Le football ivoirien vient de tourner une page historique. Le Stade d’Abidjan, l’un des clubs les plus emblématiques du pays, a remporté le championnat de Côte d’Ivoire, marquant un retour triomphal au sommet du football national. Cette victoire, pourtant, résonne comme la fin d’un cycle autant que le début d’un renouveau.
Un sacre chargé d’histoire
Fondé en 1936, le Stade d’Abidjan fait partie des clubs légendaires de la Côte d’Ivoire. Premier club ivoirien à remporter la Coupe d’Afrique des clubs champions en 1966 (l’actuelle Ligue des champions de la CAF), il incarne un pan glorieux du passé sportif du pays. Mais depuis plusieurs décennies, le club luttait pour retrouver sa grandeur d’antan, souvent éclipsé par l’ASEC Mimosas, l’Africa Sports ou encore les clubs émergents comme le FC San Pedro. Le titre de champion 2024-2025 sonne donc comme une véritable résurrection.
Une victoire symbole de transition
Ce sacre ne représente pas seulement une performance sportive : il clôt une ère. Plusieurs cadres du club, joueurs et dirigeants, ont annoncé leur départ ou leur retraite à l’issue de cette saison. Parmi eux, l’entraîneur principal qui a porté l’équipe vers le titre après des années de reconstruction. Il s’agit d’une transition assumée, préparée, presque solennelle.

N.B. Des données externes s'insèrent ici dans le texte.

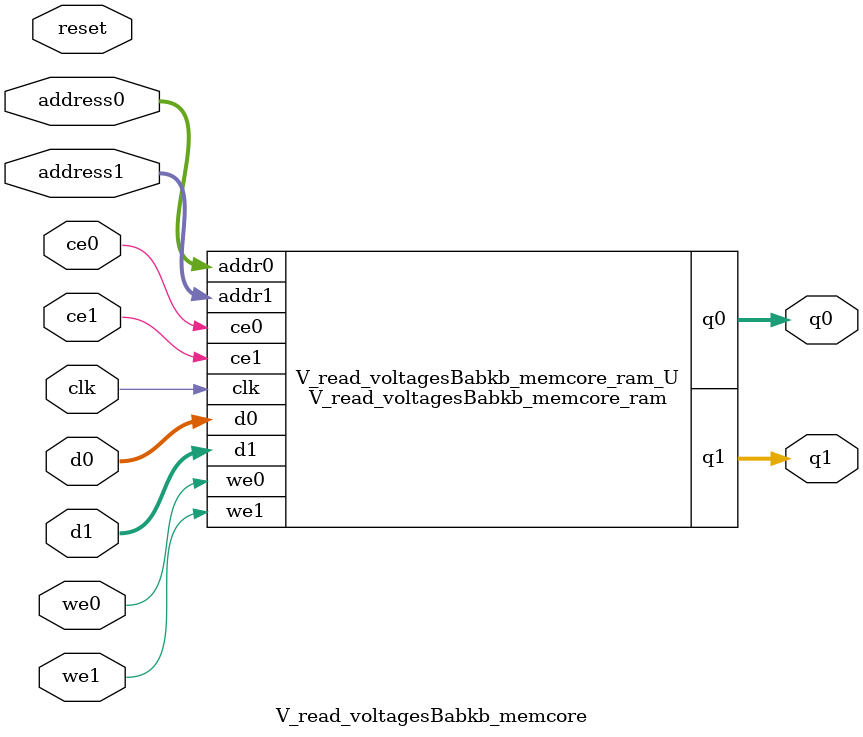
<source format=v>

`timescale 1 ns / 1 ps
module V_read_voltagesBabkb_memcore_ram (addr0, ce0, d0, we0, q0, addr1, ce1, d1, we1, q1,  clk);

parameter DWIDTH = 32;
parameter AWIDTH = 14;
parameter MEM_SIZE = 10000;

input[AWIDTH-1:0] addr0;
input ce0;
input[DWIDTH-1:0] d0;
input we0;
output reg[DWIDTH-1:0] q0;
input[AWIDTH-1:0] addr1;
input ce1;
input[DWIDTH-1:0] d1;
input we1;
output reg[DWIDTH-1:0] q1;
input clk;

(* ram_style = "block" *)reg [DWIDTH-1:0] ram[0:MEM_SIZE-1];




always @(posedge clk)  
begin 
    if (ce0) 
    begin
        if (we0) 
        begin 
            ram[addr0] <= d0; 
            q0 <= d0;
        end 
        else 
            q0 <= ram[addr0];
    end
end


always @(posedge clk)  
begin 
    if (ce1) 
    begin
        if (we1) 
        begin 
            ram[addr1] <= d1; 
            q1 <= d1;
        end 
        else 
            q1 <= ram[addr1];
    end
end


endmodule


`timescale 1 ns / 1 ps
module V_read_voltagesBabkb_memcore(
    reset,
    clk,
    address0,
    ce0,
    we0,
    d0,
    q0,
    address1,
    ce1,
    we1,
    d1,
    q1);

parameter DataWidth = 32'd32;
parameter AddressRange = 32'd10000;
parameter AddressWidth = 32'd14;
input reset;
input clk;
input[AddressWidth - 1:0] address0;
input ce0;
input we0;
input[DataWidth - 1:0] d0;
output[DataWidth - 1:0] q0;
input[AddressWidth - 1:0] address1;
input ce1;
input we1;
input[DataWidth - 1:0] d1;
output[DataWidth - 1:0] q1;



V_read_voltagesBabkb_memcore_ram V_read_voltagesBabkb_memcore_ram_U(
    .clk( clk ),
    .addr0( address0 ),
    .ce0( ce0 ),
    .d0( d0 ),
    .we0( we0 ),
    .q0( q0 ),
    .addr1( address1 ),
    .ce1( ce1 ),
    .d1( d1 ),
    .we1( we1 ),
    .q1( q1 ));

endmodule


</source>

Les supporters, partagés entre joie intense et nostalgie, saluent une génération qui a su faire briller les couleurs du club une fois encore avant de passer le flambeau.
Et maintenant ?
La question de l’après se pose naturellement. Le club aura à cœur de confirmer ce retour au sommet, de ne pas laisser ce titre unique devenir un feu de paille. Le défi est double : assurer la relève sportive et consolider l’organisation du club pour affronter les défis continentaux, notamment la Ligue des champions africaine.
Le Stade d’Abidjan a prouvé qu’il était toujours vivant. Une page se tourne, oui, mais c’est surtout un nouveau chapitre qu’il reste à écrire.